Actions to take
#1 In the text on Josef Hoffmann's Sitzmaschine chair, what replaced the exposed handmade joinery found in much British Arts and Crafts furniture?
#2 Pick up the text on Josef Hoffmann's Sitzmaschine chair after its final sentence and keep writing.

Text block
Sitzmaschine, designed by Josef Hoffman and made by J and J Kohn, 1908.

Who valued handmade craftsmanship any longer? Machine technology opened up endless possibilities; Hoffmann wanted Viennese craftsmen to use machinery to make identical chair parts cheaply, fast and with a lovely finish. In the end we can say that while Hoffmann used the principles of the Morris chair, his designs and manufacturing techniques were from a totally different country and in a totally different era.

Compare the results of Josef Hoffmann with that of Philip Webb. Firstly the Viennese chair was called a machine-for-sitting, a very clear acknowledgement of the mechanical aspects of modernity. Secondly the forms became very starkly geometric and simplified, presumably suited to machine production. Every element that would have taken weeks by hand back in 1870 ...could be done by machine in hours eg the rectangular back splat and the bentwood loops that formed the armrests and legs. Thirdly exposed, handmade joinery that was found in much British Arts and Crafts furniture was replaced by the small "spheres" that Hoffmann used to reinforce critical joints.

Hoffmann understood that with good design work, standardised machine-made parts could also double as decorative shapes. In fact the decorative and functional components of the chair were smoothly blended together. Rectangular windows on the side and back panels held the chair together, but they also added a decorative element that was redolent of industrial modernity. The rows of knobs on the back of the frame enabled the client to move the position of a rod between the knobs, allowing the back to be raised and lowered.

Provided material

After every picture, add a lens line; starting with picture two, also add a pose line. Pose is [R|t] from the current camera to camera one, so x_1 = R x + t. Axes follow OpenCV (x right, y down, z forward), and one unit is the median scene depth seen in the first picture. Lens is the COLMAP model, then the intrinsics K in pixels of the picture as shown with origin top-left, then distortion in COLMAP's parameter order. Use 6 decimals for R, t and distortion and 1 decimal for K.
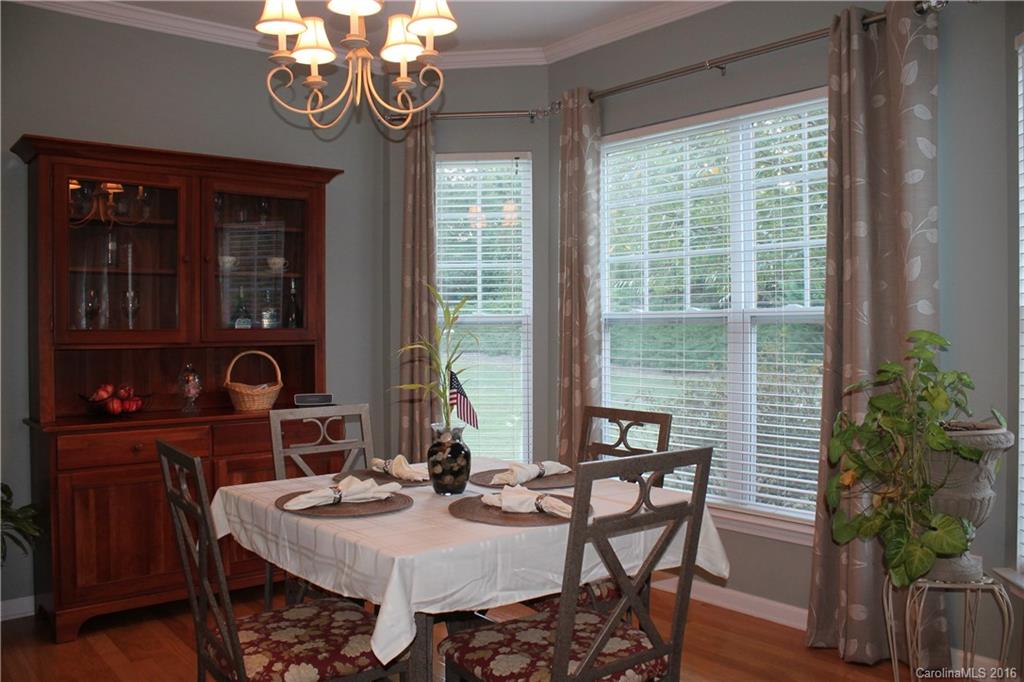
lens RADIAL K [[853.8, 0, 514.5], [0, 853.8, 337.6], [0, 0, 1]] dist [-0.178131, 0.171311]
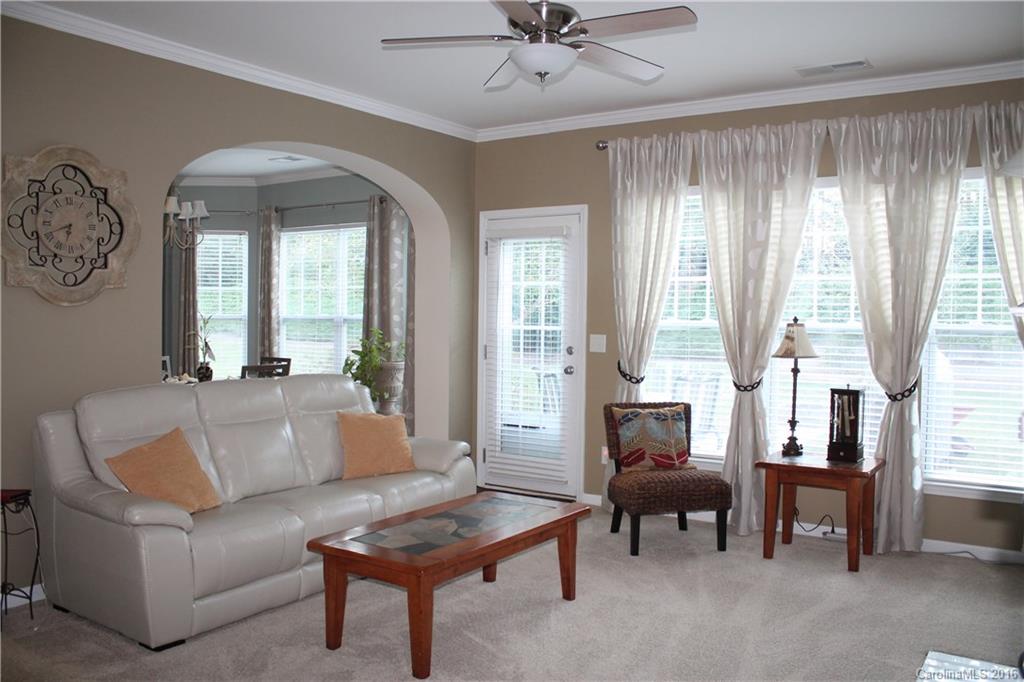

Expected outputs
#1 Small "spheres" that Hoffmann used to reinforce critical joints.

#2
By the way, the NGV’s examples and all photos of the sitzmaschines that I have seen show the Viennese furniture without cushions. Yet MoMA stated that when J & J Kohn produced and sold these chairs, most of them had cushions on the seat and back. If anyone has a photo of a Viennese adjustable chair with cushions, I would love a reference.

However of one thing I am certain. Upholstered cushions were always sewn into the arms of the original Morris chair; in Hoffmann’s chairs, the arms were always left perfectly plain.


Parnassus said...

Hello Hels, I remember the clunky, redwood versions of the Morris chair that were used outdoors and on porches. The cushions were always detachable.

In an article on the Morris dance, humorist Robert Benchley detours to comment on the Morris chair, recalling how comfortable they were, yet hard to arise from, and speculating that many missing persons might be found stuck in Morris chairs.
--Road to Parnassus

We Travel said...

The best spot to see Vienna Secession furniture is in the Leopold Museum in Vienna. Cool paintings but also one entire floor has been set aside for furniture amd the decorative arts.

Hels said...


There is something to that.. Hoffmann really did have the leisure sites and health based facilites in mind. So although Hoffmann's chair looks less attractive, the design was more successful than the Morris chair.

Hels said...

We Travel,

Yes indeed. Other galleries may have a couple of paintings, and one piece of furniture, but The Leopold Museum documents the entire history of art and design in Vienna. From art nouveau to expressionism. Bliss.

John hopper said...

Although each chair has its individual merit, it does come down, as you say, to a fundamental difference over approach to mass production. I think that we should always have been looking at singular longevity, rather than the appeal of mass production without thinking of the consequences. Sustainability might well be an overused tag at the moment, but it should always have been an integral point when looking at furniture design. Perhaps if we had taken more consideration as to production techniques we wouldn't be in quite the mess we now find ourselves in. Anyway, at the end of the day Morris produced a comfy chair and Hoffmann produced a machine for sitting in.

Hels said...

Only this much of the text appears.